Stored data entries
※

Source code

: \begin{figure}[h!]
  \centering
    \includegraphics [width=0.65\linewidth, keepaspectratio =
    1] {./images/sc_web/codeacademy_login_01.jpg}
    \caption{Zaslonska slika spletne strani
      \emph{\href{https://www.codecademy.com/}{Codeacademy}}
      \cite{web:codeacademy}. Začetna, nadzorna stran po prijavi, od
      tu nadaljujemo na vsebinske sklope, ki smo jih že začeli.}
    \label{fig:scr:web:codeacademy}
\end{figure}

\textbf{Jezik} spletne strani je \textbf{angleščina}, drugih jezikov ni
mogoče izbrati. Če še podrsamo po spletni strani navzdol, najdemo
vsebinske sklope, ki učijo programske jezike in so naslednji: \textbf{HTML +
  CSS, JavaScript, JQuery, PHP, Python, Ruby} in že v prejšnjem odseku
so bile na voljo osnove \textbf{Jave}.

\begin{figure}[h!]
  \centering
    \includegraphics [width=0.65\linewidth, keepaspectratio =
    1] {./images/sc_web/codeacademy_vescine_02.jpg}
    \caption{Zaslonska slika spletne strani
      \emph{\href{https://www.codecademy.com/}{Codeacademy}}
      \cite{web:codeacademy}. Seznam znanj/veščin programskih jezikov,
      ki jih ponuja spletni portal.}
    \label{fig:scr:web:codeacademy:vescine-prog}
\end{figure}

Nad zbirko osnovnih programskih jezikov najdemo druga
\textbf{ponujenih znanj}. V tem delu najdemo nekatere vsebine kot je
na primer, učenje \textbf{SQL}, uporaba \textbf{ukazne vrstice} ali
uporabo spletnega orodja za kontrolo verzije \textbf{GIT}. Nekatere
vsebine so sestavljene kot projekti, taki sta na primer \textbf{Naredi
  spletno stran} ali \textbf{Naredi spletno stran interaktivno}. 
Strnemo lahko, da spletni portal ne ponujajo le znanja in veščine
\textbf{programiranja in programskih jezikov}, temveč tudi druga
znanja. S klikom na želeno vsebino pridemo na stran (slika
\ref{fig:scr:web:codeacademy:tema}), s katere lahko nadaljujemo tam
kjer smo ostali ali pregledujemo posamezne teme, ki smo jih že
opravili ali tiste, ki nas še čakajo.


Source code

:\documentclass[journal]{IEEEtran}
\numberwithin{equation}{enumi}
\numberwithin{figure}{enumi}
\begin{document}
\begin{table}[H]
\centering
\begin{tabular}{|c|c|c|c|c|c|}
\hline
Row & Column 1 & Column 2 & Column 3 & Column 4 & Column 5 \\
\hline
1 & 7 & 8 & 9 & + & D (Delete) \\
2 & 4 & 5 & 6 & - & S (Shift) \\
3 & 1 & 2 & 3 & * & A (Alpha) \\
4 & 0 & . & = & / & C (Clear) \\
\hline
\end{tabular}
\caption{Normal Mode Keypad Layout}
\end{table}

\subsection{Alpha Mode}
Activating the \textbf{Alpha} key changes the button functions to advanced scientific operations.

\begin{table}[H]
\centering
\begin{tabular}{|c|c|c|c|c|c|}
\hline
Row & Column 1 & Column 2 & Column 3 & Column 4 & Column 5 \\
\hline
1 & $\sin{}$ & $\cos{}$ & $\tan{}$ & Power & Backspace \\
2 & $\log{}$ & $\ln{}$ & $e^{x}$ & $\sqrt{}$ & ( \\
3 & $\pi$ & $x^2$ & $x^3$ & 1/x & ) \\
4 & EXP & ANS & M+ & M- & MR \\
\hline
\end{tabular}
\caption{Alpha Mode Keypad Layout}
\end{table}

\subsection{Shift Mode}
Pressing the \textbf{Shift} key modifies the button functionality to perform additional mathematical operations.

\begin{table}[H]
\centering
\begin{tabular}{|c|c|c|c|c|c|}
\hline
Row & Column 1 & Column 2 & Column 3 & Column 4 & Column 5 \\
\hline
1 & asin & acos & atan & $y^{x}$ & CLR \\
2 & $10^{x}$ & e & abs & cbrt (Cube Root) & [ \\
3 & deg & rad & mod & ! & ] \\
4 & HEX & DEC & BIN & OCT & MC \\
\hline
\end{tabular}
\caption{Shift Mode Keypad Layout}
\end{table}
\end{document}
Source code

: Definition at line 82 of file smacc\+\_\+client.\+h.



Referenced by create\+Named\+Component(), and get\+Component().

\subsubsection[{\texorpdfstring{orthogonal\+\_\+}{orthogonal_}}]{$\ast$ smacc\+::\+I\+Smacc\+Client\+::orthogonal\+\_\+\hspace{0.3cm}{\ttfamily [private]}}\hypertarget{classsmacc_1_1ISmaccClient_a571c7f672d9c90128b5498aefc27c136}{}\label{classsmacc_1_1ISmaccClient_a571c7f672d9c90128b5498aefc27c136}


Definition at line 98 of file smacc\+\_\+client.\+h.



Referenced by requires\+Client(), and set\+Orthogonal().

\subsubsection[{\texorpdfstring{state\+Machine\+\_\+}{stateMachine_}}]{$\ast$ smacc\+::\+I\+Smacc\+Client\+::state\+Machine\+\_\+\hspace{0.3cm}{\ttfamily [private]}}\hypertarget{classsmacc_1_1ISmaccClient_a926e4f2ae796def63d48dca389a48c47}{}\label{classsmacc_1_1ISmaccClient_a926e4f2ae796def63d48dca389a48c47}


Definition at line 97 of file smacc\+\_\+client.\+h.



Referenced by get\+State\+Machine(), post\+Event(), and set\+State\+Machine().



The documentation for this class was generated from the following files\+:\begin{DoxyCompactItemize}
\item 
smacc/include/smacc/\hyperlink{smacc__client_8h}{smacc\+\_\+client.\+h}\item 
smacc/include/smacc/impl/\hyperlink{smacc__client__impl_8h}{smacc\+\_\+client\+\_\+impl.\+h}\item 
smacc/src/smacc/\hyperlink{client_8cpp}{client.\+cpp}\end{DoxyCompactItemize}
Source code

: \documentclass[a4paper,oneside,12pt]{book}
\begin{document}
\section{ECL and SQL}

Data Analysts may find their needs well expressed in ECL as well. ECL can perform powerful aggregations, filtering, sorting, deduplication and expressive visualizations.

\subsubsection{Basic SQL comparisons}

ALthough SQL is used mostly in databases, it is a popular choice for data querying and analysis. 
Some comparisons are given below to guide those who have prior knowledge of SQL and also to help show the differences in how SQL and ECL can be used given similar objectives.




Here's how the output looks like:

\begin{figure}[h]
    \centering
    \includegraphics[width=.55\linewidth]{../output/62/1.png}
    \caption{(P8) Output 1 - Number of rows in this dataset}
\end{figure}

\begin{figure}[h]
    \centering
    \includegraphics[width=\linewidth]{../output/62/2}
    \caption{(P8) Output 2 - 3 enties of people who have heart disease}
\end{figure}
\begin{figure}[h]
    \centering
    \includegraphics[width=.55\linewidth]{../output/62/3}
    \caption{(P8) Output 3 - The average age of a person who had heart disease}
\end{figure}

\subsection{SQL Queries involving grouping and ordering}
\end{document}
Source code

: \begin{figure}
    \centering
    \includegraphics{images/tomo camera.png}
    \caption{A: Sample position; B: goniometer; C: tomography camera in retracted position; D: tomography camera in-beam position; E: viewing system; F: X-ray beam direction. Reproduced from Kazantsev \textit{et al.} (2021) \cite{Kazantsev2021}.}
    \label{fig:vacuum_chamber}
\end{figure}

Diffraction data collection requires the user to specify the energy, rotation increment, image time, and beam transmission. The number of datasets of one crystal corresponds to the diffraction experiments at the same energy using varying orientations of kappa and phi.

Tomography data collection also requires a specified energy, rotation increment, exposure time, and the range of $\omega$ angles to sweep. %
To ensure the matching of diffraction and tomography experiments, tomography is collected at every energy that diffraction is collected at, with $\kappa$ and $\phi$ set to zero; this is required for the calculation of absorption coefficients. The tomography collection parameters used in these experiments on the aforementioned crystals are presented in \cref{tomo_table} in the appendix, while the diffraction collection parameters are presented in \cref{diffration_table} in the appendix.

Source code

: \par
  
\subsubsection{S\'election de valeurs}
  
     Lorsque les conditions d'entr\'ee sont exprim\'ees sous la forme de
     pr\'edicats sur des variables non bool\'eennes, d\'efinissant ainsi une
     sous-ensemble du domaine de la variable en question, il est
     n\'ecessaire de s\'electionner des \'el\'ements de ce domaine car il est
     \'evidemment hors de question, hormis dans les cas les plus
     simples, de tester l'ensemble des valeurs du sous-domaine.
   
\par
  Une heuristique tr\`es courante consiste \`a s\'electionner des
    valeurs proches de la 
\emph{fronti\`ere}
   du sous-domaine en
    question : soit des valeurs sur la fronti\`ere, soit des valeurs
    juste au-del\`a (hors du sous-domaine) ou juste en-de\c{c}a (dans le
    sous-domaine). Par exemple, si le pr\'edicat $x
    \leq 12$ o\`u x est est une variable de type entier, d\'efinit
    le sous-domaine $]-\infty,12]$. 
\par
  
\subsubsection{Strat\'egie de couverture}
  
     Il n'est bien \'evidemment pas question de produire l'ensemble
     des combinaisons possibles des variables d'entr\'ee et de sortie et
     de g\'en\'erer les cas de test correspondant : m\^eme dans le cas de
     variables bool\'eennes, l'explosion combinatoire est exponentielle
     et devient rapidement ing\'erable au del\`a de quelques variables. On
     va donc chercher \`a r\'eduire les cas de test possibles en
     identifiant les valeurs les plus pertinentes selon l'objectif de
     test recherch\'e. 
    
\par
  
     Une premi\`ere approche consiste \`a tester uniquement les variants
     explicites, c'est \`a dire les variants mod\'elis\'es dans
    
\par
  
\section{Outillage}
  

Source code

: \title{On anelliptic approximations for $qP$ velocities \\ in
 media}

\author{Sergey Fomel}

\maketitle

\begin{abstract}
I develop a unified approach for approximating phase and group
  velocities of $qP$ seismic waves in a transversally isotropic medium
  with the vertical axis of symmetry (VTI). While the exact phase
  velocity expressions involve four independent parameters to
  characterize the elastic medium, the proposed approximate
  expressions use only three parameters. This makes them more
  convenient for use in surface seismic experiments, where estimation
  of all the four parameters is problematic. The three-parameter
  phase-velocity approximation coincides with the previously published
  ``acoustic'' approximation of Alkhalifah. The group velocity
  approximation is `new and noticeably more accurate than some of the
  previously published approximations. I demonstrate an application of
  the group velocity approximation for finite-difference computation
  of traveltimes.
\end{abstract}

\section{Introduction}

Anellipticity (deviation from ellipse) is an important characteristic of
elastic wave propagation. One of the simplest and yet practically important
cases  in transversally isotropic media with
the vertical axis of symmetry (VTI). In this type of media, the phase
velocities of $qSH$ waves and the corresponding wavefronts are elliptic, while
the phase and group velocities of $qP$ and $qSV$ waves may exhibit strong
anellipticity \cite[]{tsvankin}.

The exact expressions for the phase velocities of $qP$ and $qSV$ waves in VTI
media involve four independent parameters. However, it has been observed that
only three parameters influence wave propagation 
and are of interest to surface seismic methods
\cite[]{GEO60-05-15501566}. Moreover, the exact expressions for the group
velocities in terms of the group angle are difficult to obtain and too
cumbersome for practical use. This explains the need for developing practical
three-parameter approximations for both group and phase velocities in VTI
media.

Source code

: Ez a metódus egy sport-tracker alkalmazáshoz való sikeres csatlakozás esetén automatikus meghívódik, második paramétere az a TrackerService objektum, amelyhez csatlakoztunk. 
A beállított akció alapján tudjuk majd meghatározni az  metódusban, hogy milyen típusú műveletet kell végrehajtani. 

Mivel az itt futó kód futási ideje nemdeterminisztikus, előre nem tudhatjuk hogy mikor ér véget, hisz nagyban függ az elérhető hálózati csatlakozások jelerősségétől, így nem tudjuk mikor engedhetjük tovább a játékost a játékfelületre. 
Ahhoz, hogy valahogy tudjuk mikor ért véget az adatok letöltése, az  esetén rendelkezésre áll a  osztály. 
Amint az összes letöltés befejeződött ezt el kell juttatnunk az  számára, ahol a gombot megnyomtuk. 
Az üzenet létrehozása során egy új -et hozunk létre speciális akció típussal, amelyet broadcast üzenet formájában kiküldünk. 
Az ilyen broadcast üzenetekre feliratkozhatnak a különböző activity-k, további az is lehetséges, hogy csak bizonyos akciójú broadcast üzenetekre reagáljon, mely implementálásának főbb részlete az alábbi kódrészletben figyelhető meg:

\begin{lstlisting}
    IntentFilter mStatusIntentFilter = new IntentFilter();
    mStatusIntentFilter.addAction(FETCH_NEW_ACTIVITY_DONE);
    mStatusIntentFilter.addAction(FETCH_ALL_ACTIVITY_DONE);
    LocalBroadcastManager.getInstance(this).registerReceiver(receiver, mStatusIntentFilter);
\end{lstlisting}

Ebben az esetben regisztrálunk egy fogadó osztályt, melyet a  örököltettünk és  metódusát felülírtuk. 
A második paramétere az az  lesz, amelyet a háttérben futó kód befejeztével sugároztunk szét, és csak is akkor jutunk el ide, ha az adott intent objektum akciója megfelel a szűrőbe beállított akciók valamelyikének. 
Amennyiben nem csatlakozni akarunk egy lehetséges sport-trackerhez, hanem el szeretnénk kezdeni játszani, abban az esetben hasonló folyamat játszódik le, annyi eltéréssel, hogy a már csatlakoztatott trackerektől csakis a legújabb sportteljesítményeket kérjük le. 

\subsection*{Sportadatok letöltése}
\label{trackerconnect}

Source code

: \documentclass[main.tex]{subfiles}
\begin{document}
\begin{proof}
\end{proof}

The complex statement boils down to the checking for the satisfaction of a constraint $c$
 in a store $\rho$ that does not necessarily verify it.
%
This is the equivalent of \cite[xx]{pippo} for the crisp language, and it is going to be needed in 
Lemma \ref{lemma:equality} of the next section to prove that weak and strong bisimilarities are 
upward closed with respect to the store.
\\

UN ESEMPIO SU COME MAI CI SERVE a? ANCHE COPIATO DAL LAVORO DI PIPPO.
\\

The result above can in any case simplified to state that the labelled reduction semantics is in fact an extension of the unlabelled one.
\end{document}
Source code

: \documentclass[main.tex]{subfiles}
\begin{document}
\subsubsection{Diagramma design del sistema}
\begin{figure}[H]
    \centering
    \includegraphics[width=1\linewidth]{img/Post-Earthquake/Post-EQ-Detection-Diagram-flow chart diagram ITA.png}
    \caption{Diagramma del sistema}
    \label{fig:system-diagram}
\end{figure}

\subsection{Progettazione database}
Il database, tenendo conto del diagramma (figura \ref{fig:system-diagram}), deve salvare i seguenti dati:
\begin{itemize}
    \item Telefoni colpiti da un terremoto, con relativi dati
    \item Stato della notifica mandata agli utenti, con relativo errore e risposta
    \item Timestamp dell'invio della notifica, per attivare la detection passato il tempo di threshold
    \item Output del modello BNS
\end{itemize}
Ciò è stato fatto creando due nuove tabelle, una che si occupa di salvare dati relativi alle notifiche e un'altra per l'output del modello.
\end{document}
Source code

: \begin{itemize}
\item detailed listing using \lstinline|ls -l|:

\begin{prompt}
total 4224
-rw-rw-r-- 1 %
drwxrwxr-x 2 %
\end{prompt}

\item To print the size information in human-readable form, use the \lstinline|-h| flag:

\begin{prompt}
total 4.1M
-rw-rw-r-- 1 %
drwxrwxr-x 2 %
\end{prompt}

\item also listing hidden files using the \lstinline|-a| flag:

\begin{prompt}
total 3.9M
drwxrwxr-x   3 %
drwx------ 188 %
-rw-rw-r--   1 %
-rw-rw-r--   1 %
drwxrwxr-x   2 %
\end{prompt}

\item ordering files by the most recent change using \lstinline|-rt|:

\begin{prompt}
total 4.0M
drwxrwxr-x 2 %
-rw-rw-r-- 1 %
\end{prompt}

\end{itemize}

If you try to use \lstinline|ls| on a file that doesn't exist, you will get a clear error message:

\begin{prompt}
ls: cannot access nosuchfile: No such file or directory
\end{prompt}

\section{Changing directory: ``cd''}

※

INSTRUCTIONS TO FOLLOW
Which lines of the records above contain the word "independent"? Show each of them.

SOLUTION TO THE PROBLEM
  velocity expressions involve four independent parameters to
media involve four independent parameters. However, it has been observed that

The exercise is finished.